> **PROBLEM TO SOLVE**: Filter the entries beneath this task, copying only the lines that hold the word "Accountable".

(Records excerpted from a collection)
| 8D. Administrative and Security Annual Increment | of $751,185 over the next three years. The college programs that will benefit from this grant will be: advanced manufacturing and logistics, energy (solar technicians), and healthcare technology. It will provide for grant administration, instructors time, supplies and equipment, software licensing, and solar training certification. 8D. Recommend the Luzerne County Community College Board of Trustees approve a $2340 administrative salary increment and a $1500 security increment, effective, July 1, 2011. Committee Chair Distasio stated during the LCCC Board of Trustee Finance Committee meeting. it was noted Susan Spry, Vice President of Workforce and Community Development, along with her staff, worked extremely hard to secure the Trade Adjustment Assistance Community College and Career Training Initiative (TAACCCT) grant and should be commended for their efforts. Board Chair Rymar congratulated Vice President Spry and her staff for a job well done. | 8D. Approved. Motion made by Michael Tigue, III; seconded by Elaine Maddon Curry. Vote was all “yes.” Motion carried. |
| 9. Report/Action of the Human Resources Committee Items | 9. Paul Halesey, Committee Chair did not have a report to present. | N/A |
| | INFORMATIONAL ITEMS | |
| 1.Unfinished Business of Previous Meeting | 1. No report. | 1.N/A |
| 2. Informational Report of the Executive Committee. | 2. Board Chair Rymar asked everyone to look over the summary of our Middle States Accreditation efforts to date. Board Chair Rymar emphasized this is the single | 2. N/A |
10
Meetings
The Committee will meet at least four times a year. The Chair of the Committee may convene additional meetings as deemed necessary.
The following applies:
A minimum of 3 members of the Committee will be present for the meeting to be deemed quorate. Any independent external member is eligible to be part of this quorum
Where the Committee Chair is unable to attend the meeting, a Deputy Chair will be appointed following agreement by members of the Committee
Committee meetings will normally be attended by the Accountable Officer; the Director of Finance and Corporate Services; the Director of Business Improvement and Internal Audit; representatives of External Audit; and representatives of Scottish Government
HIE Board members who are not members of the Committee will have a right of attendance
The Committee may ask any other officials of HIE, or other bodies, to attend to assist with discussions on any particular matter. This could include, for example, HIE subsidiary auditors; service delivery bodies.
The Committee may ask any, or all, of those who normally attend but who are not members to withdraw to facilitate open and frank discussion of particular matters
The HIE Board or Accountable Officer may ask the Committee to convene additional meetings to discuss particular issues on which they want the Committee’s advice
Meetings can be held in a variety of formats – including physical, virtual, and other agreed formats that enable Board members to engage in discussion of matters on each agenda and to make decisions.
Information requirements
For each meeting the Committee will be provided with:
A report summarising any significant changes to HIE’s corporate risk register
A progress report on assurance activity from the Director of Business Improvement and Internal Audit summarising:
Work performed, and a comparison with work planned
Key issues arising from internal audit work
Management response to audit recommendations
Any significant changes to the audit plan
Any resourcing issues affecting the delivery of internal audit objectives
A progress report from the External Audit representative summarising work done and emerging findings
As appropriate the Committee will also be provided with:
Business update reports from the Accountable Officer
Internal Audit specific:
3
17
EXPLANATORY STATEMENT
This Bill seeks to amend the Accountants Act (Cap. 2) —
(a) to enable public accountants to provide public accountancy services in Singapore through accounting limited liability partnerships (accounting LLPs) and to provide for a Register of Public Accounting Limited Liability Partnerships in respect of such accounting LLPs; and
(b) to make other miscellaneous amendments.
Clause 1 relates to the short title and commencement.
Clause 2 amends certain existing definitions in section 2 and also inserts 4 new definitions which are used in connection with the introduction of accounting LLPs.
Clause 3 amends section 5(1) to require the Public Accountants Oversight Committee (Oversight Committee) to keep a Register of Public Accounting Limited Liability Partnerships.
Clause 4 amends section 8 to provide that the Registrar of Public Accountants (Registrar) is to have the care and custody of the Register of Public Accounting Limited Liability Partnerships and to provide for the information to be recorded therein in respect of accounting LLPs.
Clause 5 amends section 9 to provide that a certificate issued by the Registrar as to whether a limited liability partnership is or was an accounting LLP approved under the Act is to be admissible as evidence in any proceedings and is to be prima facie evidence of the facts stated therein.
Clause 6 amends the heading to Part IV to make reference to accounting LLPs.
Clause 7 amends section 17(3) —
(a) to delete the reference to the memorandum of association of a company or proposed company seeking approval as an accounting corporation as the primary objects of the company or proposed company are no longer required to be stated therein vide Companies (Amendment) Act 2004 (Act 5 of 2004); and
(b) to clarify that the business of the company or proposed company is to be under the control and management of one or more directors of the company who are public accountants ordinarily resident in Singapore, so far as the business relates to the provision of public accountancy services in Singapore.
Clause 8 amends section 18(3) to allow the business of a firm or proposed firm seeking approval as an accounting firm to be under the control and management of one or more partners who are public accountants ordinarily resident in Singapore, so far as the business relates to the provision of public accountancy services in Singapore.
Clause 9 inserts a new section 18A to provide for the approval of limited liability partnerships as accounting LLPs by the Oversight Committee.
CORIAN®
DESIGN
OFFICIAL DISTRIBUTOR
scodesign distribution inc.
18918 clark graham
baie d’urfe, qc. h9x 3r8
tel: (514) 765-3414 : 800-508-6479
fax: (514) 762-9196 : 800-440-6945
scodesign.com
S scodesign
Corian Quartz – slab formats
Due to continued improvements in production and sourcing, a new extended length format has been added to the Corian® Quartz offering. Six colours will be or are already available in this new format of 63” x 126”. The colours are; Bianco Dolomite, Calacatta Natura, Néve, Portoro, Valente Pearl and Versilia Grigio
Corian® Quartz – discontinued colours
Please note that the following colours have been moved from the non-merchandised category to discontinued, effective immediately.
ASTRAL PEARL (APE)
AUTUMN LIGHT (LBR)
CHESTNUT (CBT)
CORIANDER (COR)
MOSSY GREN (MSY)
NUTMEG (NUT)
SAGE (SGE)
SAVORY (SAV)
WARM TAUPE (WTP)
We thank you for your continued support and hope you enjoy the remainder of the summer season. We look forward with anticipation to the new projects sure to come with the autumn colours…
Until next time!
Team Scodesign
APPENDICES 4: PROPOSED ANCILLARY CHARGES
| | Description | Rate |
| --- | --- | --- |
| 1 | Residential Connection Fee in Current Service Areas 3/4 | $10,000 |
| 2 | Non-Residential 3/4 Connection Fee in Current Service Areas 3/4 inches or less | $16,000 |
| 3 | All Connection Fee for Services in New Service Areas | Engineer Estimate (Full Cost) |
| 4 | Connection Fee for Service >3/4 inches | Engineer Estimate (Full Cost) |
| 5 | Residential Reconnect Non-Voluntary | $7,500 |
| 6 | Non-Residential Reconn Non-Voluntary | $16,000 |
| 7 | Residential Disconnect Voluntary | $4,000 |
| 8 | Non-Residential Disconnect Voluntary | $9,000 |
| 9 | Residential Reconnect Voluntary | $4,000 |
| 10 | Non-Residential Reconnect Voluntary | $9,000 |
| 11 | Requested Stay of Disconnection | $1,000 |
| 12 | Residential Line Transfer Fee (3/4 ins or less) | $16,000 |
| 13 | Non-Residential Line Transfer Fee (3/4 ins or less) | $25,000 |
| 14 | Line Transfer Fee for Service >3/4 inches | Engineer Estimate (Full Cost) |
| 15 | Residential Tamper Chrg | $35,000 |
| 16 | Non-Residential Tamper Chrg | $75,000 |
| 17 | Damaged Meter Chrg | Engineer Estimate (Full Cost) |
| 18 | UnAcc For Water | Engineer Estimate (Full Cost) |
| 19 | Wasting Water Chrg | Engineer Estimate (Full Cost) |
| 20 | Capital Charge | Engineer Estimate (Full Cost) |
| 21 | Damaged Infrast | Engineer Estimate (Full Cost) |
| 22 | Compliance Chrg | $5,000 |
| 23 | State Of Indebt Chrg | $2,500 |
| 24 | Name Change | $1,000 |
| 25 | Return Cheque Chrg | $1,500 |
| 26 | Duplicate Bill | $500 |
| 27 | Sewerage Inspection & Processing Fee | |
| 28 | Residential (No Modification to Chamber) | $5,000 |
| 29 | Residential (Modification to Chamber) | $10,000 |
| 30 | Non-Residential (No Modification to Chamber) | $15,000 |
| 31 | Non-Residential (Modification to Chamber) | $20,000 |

> **PROBLEM SOLUTION**:
Committee meetings will normally be attended by the Accountable Officer; the Director of Finance and Corporate Services; the Director of Business Improvement and Internal Audit; representatives of External Audit; and representatives of Scottish Government
The HIE Board or Accountable Officer may ask the Committee to convene additional meetings to discuss particular issues on which they want the Committee’s advice
Business update reports from the Accountable Officer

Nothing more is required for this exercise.